Data entries:
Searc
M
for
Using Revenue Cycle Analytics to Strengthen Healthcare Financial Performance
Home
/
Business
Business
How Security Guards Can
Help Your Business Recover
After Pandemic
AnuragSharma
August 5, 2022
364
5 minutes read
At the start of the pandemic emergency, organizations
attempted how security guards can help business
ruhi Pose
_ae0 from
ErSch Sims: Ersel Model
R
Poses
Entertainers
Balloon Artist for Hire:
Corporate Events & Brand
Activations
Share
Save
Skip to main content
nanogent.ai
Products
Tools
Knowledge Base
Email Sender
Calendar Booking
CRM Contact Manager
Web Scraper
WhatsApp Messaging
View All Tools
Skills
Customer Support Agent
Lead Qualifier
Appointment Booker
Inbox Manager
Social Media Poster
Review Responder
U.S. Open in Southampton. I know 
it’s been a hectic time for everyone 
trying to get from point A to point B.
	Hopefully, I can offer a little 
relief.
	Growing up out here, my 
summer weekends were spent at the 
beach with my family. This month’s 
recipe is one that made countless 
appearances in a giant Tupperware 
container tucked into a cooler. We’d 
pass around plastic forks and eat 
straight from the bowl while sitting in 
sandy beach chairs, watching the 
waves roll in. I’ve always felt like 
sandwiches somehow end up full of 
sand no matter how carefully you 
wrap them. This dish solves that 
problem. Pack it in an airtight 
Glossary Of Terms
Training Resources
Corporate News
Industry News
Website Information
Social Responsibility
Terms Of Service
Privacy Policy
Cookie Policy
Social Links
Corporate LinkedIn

*AIM OF THE TASK:* Each entry shown above should be copied out exactly.

*RESPONSE TO THIS TASK:*
Searc
M
for
Using Revenue Cycle Analytics to Strengthen Healthcare Financial Performance
Home
/
Business
Business
How Security Guards Can
Help Your Business Recover
After Pandemic
AnuragSharma
August 5, 2022
364
5 minutes read
At the start of the pandemic emergency, organizations
attempted how security guards can help business
ruhi Pose
_ae0 from
ErSch Sims: Ersel Model
R
Poses
Entertainers
Balloon Artist for Hire:
Corporate Events & Brand
Activations
Share
Save
Skip to main content
nanogent.ai
Products
Tools
Knowledge Base
Email Sender
Calendar Booking
CRM Contact Manager
Web Scraper
WhatsApp Messaging
View All Tools
Skills
Customer Support Agent
Lead Qualifier
Appointment Booker
Inbox Manager
Social Media Poster
Review Responder
U.S. Open in Southampton. I know 
it’s been a hectic time for everyone 
trying to get from point A to point B.
	Hopefully, I can offer a little 
relief.
	Growing up out here, my 
summer weekends were spent at the 
beach with my family. This month’s 
recipe is one that made countless 
appearances in a giant Tupperware 
container tucked into a cooler. We’d 
pass around plastic forks and eat 
straight from the bowl while sitting in 
sandy beach chairs, watching the 
waves roll in. I’ve always felt like 
sandwiches somehow end up full of 
sand no matter how carefully you 
wrap them. This dish solves that 
problem. Pack it in an airtight 
Glossary Of Terms
Training Resources
Corporate News
Industry News
Website Information
Social Responsibility
Terms Of Service
Privacy Policy
Cookie Policy
Social Links
Corporate LinkedIn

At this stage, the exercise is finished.